• [What you need to do]:
(1) Which techniques do the numbered headings in the LangChain cheat sheet cover, and what tool does each heading name for its technique?
(2) Can you reproduce word for word the part of the LangChain cheat sheet that opens with the words containing "If reading about" and closes with "a keyword-based BM25Retriever)."?

• [Selected passage]:

····················

The Good News: You Don't Have to Build This from Scratch

If reading about Reciprocal Rank Fusion formulas and Cross-Encoder architectures made you sweat, here is the good news: LangChain has already abstracted most of this away.

You don't need to write the math for RRF or manually manage the reranking logic. Almost every technique we discussed maps directly to a pre-built LangChain class.

Here is your "Cheat Sheet" for implementing the Advanced Stack:

1. For Hybrid Search: EnsembleRetriever

Instead of writing complex logic to merge search results, LangChain provides the EnsembleRetriever.

  • How it works: You create a list of retrievers (e.g., your standard VectorStoreRetriever and a keyword-based BM25Retriever).

  • The Magic: You pass them into the EnsembleRetriever along with a list of weights (e.g., [0.5, 0.5]). When you call .invoke(), it automatically runs all of them, normalizes their scores, and applies the Reciprocal Rank Fusion (RRF) algorithm to give you a single, ranked list.

2. For Reranking: ContextualCompressionRetriever

This name is a mouthful, but it’s the standard wrapper for "Two-Stage Retrieval."

  • The Logic: It takes two arguments:

    1. base_retriever: Your initial fast search (the "Stage 1" wide net).

    2. base_compressor: The model that filters the results.

  • The Implementation: You can import CrossEncoderReranker (backed by Hugging Face models like BGE-Reranker) and pass it as the compressor. LangChain handles the pipeline: it fetches the docs, passes them to the reranker, and returns only the top N results to your chain.

3. For Diversity: .as_retriever(search_type="mmr")

You don't need a special class for Maximal Marginal Relevance. It is built natively into almost every vector store integration (Pinecone, Chroma, FAISS).

  • The Trick: When turning your vector store into a retriever, just swap the search type:

    Python

      retriever = vectorstore.as_retriever(
          search_type="mmr",
          search_kwargs={'k': 5, 'lambda_mult': 0.5}
      )
    
  • The Knob: That lambda_mult is your diversity slider. Set it to 0.2 for wild variety, or 0.8 for strict relevance.

4. For Semantic Chunking: SemanticChunker

This is available in the langchain_experimental package.

  • How to use: You initialize it with your embedding model (e.g., OpenAIEmbeddings()).

····················

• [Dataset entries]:
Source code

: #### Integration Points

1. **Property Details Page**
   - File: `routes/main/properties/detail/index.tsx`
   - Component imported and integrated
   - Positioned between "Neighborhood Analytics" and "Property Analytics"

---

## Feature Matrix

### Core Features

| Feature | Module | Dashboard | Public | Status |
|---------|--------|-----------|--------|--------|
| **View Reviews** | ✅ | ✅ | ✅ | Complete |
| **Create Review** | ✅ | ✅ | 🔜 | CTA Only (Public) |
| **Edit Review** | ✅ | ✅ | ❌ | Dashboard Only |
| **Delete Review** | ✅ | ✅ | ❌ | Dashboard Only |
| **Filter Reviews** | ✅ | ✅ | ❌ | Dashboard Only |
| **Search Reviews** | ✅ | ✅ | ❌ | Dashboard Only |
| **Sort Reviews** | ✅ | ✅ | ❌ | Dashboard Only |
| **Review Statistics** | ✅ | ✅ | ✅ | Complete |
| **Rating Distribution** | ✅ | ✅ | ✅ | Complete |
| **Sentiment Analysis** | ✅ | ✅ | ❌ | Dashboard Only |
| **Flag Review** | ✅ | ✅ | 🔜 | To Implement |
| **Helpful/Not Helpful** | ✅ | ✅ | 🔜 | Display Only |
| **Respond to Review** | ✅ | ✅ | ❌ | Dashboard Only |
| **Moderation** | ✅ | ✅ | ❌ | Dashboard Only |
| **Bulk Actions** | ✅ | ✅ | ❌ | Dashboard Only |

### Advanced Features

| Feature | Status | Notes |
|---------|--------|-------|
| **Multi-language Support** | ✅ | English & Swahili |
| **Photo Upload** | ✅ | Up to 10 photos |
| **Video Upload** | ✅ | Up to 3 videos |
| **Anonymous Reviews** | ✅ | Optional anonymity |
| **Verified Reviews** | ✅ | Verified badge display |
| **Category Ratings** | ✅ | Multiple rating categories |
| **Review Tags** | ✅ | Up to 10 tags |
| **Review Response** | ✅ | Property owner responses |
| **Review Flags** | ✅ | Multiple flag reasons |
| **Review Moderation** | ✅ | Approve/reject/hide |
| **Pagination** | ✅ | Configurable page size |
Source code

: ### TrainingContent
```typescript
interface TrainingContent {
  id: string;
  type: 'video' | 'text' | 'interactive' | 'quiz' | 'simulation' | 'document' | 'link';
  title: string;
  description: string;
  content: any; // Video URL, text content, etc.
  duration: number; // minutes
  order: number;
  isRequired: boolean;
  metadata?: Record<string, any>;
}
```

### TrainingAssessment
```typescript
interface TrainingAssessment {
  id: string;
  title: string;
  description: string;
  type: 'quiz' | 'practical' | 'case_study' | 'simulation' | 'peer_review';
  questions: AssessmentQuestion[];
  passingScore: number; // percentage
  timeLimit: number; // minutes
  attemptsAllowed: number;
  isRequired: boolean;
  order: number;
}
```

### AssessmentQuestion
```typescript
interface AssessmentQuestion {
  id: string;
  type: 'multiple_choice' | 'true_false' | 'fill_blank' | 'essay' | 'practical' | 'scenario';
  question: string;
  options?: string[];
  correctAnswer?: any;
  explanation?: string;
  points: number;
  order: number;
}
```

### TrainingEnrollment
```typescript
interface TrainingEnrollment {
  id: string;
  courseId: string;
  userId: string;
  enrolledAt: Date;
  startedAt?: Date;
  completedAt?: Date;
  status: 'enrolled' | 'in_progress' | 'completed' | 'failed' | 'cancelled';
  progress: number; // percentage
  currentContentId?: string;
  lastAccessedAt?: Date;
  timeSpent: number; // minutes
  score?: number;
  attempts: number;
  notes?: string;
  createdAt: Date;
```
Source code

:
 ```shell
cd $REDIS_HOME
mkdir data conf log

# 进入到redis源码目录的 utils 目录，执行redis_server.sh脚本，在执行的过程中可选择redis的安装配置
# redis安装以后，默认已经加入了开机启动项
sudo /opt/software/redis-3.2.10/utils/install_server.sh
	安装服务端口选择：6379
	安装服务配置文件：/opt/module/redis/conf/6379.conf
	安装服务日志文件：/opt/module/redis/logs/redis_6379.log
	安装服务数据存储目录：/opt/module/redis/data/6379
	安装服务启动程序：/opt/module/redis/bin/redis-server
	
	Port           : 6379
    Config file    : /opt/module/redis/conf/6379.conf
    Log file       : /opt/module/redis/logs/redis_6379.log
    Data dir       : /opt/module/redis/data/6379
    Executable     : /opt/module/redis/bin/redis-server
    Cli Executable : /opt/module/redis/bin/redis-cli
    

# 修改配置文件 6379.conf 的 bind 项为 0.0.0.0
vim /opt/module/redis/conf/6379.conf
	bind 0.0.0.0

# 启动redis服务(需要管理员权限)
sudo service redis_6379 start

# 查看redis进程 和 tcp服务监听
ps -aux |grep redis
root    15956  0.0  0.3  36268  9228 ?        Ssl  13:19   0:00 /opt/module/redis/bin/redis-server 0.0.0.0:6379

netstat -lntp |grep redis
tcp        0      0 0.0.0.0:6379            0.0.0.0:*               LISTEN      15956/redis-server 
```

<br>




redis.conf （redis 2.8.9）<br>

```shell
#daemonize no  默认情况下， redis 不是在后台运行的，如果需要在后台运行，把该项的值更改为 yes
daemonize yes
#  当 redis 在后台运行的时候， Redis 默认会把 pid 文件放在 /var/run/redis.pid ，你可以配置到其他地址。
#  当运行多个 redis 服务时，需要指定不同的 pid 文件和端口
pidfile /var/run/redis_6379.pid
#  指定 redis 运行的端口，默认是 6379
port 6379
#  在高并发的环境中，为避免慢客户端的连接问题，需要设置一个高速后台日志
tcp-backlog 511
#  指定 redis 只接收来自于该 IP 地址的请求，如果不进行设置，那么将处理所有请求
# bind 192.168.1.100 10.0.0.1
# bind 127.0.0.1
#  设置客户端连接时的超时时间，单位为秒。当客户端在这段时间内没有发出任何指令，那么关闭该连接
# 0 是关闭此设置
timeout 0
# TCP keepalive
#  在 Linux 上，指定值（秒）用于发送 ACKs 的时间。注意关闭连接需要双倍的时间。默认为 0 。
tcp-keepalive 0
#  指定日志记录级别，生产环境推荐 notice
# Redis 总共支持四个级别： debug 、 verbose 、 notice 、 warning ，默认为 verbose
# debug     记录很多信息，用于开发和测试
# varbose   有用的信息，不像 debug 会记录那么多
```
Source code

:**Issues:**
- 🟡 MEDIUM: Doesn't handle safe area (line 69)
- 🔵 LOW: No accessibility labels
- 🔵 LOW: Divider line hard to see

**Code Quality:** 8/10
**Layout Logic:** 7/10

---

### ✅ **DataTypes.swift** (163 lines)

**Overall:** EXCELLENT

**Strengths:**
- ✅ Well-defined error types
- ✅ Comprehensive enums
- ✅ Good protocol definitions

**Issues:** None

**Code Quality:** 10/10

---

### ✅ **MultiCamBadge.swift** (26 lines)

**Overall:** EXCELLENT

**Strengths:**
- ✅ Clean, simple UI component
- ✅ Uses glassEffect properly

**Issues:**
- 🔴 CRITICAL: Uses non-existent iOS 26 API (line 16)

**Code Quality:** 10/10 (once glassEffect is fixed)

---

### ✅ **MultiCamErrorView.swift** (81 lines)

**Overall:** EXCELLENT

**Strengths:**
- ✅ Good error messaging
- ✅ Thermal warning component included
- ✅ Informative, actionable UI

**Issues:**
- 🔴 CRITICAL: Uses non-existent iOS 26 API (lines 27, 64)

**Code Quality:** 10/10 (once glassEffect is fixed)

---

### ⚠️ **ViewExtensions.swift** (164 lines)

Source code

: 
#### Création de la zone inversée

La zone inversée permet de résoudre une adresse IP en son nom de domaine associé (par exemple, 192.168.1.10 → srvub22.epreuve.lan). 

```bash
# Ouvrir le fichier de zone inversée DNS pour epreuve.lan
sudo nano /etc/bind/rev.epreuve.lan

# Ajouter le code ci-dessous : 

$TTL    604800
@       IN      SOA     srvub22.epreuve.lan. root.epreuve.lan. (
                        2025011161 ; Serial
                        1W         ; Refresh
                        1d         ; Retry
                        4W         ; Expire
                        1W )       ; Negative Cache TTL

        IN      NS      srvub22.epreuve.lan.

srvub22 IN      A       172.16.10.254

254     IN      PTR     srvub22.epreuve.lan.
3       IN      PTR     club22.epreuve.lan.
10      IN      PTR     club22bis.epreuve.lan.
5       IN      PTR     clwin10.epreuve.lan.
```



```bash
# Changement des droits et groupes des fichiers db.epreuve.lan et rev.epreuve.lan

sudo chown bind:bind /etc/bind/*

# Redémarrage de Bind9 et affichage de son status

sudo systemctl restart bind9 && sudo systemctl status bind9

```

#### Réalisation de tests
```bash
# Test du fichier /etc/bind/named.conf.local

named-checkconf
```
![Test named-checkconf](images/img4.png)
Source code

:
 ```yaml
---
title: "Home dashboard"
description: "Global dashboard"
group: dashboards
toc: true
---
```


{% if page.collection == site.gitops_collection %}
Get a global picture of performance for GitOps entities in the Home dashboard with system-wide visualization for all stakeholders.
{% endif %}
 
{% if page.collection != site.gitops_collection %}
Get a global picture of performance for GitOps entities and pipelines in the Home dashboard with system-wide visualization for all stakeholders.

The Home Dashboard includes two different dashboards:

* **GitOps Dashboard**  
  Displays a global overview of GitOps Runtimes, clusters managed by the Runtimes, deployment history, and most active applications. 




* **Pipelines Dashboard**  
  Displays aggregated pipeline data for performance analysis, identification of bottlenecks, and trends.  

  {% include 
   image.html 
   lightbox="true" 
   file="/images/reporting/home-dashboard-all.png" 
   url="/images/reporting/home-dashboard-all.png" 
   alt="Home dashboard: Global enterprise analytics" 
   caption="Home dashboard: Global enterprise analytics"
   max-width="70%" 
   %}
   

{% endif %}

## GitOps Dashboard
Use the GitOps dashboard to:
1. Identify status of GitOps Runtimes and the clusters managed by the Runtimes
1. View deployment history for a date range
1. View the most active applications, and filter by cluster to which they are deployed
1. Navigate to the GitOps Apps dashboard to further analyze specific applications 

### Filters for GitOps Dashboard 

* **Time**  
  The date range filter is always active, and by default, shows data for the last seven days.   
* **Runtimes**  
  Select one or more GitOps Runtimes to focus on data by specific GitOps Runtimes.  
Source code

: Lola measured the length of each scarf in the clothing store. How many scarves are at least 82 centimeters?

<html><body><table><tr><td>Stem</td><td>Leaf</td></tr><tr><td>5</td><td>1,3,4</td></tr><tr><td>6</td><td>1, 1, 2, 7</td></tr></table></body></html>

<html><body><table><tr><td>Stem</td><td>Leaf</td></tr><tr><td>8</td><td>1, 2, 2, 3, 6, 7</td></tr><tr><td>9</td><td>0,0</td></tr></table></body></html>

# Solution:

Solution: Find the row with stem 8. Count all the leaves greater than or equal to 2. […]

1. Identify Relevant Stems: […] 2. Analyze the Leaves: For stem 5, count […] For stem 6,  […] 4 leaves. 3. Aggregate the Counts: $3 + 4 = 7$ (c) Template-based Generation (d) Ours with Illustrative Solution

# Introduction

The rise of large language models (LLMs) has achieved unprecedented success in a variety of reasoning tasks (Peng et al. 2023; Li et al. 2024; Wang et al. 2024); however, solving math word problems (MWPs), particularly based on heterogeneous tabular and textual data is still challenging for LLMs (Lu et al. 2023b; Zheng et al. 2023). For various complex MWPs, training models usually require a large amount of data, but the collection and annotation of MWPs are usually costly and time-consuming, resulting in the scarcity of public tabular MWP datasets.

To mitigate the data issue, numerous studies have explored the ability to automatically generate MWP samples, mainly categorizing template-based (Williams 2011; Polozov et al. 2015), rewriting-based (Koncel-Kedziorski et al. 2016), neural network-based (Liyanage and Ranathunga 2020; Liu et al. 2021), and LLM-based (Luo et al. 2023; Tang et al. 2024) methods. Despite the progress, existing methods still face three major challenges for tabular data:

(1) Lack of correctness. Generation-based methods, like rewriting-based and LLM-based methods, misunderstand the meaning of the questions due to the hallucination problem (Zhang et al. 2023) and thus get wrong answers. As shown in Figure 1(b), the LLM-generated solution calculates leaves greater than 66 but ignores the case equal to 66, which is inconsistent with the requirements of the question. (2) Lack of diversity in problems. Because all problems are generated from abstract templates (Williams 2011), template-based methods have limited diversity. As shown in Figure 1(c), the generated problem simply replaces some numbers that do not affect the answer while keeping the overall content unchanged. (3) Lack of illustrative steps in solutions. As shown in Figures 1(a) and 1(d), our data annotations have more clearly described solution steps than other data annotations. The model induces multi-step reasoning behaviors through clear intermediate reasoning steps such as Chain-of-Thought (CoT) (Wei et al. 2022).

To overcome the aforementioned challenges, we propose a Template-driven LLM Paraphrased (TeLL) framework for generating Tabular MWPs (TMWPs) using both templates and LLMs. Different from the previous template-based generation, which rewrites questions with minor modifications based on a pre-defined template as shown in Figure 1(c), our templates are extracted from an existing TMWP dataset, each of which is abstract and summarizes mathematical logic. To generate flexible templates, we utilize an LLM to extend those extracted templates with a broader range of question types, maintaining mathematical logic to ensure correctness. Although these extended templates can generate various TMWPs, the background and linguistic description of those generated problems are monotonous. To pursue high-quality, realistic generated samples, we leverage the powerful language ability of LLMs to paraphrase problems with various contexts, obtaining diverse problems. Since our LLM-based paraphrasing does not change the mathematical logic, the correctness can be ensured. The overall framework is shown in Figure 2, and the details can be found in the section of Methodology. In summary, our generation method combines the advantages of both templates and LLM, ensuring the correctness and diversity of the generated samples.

····················

• [Answers by item]:
(1)
- Hybrid Search: EnsembleRetriever
- Reranking: ContextualCompressionRetriever
- Diversity: .as_retriever(search_type="mmr")
- Semantic Chunking: SemanticChunker

(2)
If reading about Reciprocal Rank Fusion formulas and Cross-Encoder architectures made you sweat, here is the good news: LangChain has already abstracted most of this away.

You don't need to write the math for RRF or manually manage the reranking logic. Almost every technique we discussed maps directly to a pre-built LangChain class.

Here is your "Cheat Sheet" for implementing the Advanced Stack:

1. For Hybrid Search: EnsembleRetriever

Instead of writing complex logic to merge search results, LangChain provides the EnsembleRetriever.

  • How it works: You create a list of retrievers (e.g., your standard VectorStoreRetriever and a keyword-based BM25Retriever).